Pragya Khanna


2025

pdf bib
StuD: A Multimodal Approach for Stuttering Detection with RAG and Fusion Strategies
Pragya Khanna | Priyanka Kommagouni | Vamshi Raghu Simha Narasinga | Anil Vuppala
Proceedings of the 14th International Joint Conference on Natural Language Processing and the 4th Conference of the Asia-Pacific Chapter of the Association for Computational Linguistics

Stuttering is a complex speech disorder that challenges both ASR systems and clinical assessment. We propose a multimodal stuttering detection and classification model that integrates acoustic and linguistic features through a two-stage fusion mechanism.
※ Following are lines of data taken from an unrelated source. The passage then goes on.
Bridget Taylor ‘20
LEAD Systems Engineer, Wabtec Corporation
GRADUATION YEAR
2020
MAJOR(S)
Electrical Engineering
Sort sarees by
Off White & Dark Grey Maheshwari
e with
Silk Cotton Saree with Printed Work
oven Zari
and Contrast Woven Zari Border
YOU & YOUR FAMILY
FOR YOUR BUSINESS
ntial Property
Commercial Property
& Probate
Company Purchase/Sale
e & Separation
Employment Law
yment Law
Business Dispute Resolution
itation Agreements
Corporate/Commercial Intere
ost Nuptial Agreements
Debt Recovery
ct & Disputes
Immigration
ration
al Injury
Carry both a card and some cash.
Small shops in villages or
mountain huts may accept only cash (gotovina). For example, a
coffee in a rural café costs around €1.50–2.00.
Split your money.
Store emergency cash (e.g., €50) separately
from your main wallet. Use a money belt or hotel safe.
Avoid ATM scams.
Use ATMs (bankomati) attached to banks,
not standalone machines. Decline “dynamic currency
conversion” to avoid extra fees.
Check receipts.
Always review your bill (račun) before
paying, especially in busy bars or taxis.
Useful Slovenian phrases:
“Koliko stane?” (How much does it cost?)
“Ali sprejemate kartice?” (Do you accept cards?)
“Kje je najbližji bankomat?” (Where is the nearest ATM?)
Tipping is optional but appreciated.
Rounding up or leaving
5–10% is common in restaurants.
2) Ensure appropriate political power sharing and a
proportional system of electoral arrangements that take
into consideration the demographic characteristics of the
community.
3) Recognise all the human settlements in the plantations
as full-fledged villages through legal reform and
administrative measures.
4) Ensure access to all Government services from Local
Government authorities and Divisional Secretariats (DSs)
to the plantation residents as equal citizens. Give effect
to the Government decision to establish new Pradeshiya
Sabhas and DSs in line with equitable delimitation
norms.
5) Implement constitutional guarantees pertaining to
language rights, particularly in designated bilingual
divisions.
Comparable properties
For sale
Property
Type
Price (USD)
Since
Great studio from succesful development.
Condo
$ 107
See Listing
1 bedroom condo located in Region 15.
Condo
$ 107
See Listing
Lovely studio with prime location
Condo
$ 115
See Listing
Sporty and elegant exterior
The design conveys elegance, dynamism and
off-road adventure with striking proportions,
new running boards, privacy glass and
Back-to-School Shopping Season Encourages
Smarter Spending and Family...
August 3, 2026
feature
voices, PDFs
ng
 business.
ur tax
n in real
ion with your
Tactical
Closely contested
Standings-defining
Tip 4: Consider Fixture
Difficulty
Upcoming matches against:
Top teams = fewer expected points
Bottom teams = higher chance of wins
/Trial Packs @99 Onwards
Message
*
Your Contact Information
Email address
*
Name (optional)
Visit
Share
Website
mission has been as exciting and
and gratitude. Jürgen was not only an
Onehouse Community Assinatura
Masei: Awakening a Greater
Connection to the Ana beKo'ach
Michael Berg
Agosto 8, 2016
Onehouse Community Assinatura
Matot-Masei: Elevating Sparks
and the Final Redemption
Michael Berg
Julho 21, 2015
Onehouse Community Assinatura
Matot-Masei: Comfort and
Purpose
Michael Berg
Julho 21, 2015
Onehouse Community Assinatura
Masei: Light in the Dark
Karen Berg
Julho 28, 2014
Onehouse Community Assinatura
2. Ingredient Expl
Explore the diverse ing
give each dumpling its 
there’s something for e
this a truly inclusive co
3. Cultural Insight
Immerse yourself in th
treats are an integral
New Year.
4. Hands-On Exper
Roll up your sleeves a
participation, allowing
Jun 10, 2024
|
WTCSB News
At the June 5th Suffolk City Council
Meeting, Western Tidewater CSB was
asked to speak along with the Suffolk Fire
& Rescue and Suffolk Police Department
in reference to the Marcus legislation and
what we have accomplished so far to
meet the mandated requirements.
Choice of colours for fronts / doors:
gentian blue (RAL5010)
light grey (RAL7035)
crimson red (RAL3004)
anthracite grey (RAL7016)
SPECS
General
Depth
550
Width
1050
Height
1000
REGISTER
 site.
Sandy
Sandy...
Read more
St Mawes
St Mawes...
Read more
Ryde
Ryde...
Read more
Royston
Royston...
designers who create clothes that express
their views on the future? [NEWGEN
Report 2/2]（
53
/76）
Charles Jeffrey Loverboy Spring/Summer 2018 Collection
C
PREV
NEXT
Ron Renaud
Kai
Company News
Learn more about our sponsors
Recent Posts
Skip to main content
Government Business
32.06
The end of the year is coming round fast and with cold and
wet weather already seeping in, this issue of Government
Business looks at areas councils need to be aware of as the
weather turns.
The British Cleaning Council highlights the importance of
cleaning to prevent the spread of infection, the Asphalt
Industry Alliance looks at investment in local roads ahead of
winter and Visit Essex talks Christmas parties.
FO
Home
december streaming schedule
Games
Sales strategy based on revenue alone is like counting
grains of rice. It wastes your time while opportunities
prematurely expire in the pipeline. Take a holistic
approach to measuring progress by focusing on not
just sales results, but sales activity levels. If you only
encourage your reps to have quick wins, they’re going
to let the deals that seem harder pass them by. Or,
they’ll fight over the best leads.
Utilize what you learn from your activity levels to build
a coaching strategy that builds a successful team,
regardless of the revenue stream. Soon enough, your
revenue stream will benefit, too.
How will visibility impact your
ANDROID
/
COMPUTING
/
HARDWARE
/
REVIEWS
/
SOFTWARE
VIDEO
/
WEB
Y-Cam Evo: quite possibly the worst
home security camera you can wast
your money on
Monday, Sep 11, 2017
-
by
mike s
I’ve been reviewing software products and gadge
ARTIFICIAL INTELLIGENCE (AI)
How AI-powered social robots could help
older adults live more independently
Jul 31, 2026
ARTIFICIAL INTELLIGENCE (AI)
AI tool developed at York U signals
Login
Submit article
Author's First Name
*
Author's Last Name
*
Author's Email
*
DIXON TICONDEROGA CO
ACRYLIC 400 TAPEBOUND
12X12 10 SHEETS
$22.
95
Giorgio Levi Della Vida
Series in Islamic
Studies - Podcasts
Fine-tuned Wav2Vec 2.0 and HuBERT extract acoustic embeddings, which are early fused with MFCC features to capture fine-grained spectral and phonetic variations, while Llama-2 embeddings from Whisper ASR transcriptions provide linguistic context. To enhance robustness against out-of-distribution speech patterns, we incorporate Retrieval-Augmented Generation or adaptive classification. Our model achieves state-of-the-art performance on SEP-28k and FluencyBank, demonstrating significant improvements in detecting challenging stuttering events. Additionally, our analysis highlights the complementary nature of acoustic and linguistic modalities, reinforcing the need for multimodal approaches in speech disorder detection.